Governo prepara esforço final para fechar acordo coletivo de trabalho com enfermeiros

Luís Montenegro prometeu esforço adicional nas próximas semanas para concluir o acordo coletivo com esta classe profissional, e pediu à Ministra da Saúde supervisão direta do processo
O primeiro‑ministro Luís Montenegro assumiu esta sexta‑feira, no VII Congresso dos Enfermeiros, que está a decorrer em Gondomar até este sábado, que o Governo entrará nas próximas semanas numa fase de “esforço final” para concluir o acordo coletivo de trabalho (ACT) com a classe, colocando a Ministra da Saúde, também presente no evento, a supervisionar diretamente o processo. A mensagem surge num momento em que a Ordem dos Enfermeiros (OE) insiste na necessidade de previsibilidade e valorização estrutural da carreira.
Montenegro recordou que o primeiro acordo sectorial assinado pelo Executivo, há dois anos, foi precisamente com os enfermeiros, sublinhando que, apesar de incompleto, representou a primeira atualização remuneratória desde 2009. “Estamos neste momento a trabalhar para darmos novamente um exemplo de estarmos com os enfermeiros na vanguarda, encerrando um acordo coletivo de trabalho”, afirmou, citando o compromisso assumido com a equipa ministerial.
O chefe do Governo reforçou que a valorização das carreiras não é um gesto de benevolência, mas uma condição para garantir eficiência e sustentabilidade no Serviço Nacional de Saúde (SNS). “Nós não estamos a fazer nenhum favor a esses profissionais; estamos a cuidar do interesse público”, disse, defendendo que melhores condições de trabalho são essenciais para atrair e reter profissionais.

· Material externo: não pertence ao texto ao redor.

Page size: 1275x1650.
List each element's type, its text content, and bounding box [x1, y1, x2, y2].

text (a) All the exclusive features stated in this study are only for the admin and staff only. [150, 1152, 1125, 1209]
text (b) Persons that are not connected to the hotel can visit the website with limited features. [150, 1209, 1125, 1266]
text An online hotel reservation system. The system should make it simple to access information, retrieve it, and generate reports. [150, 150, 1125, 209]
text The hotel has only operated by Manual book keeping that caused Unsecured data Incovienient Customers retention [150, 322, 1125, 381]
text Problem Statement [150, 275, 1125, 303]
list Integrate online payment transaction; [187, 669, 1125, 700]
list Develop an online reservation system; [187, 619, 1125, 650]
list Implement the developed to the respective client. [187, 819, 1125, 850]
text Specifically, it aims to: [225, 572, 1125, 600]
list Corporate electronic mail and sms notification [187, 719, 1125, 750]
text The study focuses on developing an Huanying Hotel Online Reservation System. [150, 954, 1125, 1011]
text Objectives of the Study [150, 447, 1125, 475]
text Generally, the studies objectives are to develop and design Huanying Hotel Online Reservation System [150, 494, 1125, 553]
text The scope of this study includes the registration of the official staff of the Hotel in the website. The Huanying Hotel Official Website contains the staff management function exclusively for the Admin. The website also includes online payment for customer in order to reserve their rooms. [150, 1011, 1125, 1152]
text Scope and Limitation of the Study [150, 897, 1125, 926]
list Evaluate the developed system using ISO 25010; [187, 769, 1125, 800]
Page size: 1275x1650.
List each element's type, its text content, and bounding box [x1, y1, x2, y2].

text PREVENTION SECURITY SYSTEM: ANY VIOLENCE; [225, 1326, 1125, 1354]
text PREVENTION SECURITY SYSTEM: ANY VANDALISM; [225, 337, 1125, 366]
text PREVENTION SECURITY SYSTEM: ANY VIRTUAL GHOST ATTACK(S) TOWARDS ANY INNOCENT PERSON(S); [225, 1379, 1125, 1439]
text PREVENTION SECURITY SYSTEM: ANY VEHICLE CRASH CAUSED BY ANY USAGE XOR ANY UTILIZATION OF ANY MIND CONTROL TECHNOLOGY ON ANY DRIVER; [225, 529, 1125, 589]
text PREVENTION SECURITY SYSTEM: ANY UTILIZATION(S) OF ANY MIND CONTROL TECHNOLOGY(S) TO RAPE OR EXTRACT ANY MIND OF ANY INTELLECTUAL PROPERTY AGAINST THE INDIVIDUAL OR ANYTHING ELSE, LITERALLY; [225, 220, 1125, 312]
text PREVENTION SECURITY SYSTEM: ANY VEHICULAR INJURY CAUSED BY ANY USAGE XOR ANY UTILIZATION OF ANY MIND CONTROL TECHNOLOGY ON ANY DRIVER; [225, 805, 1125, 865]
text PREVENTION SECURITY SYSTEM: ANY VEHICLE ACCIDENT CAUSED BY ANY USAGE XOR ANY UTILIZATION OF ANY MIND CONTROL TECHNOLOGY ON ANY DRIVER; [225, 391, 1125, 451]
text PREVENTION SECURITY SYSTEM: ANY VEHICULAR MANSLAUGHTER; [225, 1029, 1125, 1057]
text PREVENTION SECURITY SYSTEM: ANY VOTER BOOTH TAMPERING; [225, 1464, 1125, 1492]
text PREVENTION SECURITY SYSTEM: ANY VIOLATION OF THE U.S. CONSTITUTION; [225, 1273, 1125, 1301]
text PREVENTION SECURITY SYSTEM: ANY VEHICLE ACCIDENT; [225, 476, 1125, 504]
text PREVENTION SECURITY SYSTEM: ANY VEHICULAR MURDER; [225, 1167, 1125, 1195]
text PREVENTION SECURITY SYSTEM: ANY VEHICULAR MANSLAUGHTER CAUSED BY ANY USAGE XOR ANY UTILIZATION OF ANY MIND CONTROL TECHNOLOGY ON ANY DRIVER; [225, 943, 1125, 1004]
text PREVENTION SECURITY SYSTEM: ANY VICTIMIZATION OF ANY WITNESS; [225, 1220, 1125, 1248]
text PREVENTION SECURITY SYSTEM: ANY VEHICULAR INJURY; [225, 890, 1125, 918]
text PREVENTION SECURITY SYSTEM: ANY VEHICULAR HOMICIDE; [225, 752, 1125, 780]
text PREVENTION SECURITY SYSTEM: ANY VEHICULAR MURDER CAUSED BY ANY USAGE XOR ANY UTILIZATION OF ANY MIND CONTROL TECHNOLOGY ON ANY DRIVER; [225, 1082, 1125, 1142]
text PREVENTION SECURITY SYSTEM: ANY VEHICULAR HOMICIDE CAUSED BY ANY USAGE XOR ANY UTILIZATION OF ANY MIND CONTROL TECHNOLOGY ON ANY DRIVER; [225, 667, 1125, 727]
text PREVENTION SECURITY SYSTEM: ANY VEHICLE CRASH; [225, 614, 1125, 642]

No balanço apresentado, Montenegro destacou ainda o reforço de 2.126 enfermeiros no SNS desde o início da legislatura e o aumento de 21% nas consultas de enfermagem nos cuidados de saúde primários no primeiro trimestre de 2026. Números que, segundo o primeiro‑ministro, demonstram a confiança crescente dos utentes e a capacidade de resposta da profissão.
O discurso incluiu também referências à recuperação do cargo de Chief Nursing Officer na Direção‑Geral da Saúde, à presença de um diretor de enfermagem no INEM e ao avanço da integração das escolas de enfermagem nas universidades do Porto, Coimbra e Lisboa, medidas que o Governo considera estruturantes para reforçar o estatuto académico e profissional da enfermagem.
Montenegro encerrou com uma nota de responsabilidade acrescida após receber a medalha de ouro da OE, garantindo que o Executivo quer fechar o ACT “com previsibilidade” e manter a enfermagem “na espinha dorsal do sistema”.
Entretanto, após sua intervenção, não prestou declarações à imprensa e foi embora sem fazer comentários sobre a reforma laboral, aprovada pelo Conselho de Ministros nesta quinta-feira.
Recado do bastonário
Antes da intervenção do primeiro-ministro, o bastonário da OE pediu estabilidade política para o setor da saúde e elogiou a proposta do presidente da República para um pacto na área. “A saúde precisa de estabilidade, visão de longo prazo e capacidade de reformar sem estar refém de ciclos políticos”, afirmou Luís Filipe Barreira.
O bastonário criticou a sucessiva mudança de ministros da Saúde na última década e deixou um apelo direto ao Governo: “A saúde não pode continuar a ser um campo de disputa política”.
Entre as prioridades defendidas pela Ordem estão a criação de um enfermeiro de família para todos os utentes e a possibilidade de prescrição por enfermeiros, medida que o bastonário considera “uma resposta racional às necessidades do país”.